» **Etapas do exercício**
• 1. De acordo com o trecho sobre o entretenimento na Antiguidade, em que cidade se realizava todos os anos o festival religioso em louvor ao deus Dionísio?
• 2. Transcreva sem alterações a passagem do trecho sobre o entretenimento na Antiguidade que começa em "O povo grego" e vai até "as tensão sociais.".

» **Trecho para leitura**
****

O povo grego utilizava as festas como a Grade Dionísia, festival religioso que acontecia anualmente em Atenas para louvar o deus Dionísio, como um acontecimento social e um espetáculo político de demonstração de poder. No Império Romano os jogos eram distribuídos ao longo do ano, trazia para a arena o fascínio do povo pela morte humana e dos animais, demonstração da virilidade, assim como, as tensão sociais.

O que fazemos constitui grande parte do que somos, e é por isso que o entretenimento – como passamos nosso tempo – é uma parte integral de nossa autodefinição. O contraste entre as formas de entretenimento contemporâneo e as tragédias atenienses do festival da Grane Dionisíaca revela um buraco no centro de nossa cultura pública. (Goldhill, 2007, p. 209)

****

» **Dados fornecidos**
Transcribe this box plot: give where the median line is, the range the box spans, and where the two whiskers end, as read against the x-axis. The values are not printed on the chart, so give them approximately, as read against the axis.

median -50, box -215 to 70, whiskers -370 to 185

****

» **Exercício resolvido**
• 1. Atenas.

• 2.
O povo grego utilizava as festas como a Grade Dionísia, festival religioso que acontecia anualmente em Atenas para louvar o deus Dionísio, como um acontecimento social e um espetáculo político de demonstração de poder. No Império Romano os jogos eram distribuídos ao longo do ano, trazia para a arena o fascínio do povo pela morte humana e dos animais, demonstração da virilidade, assim como, as tensão sociais.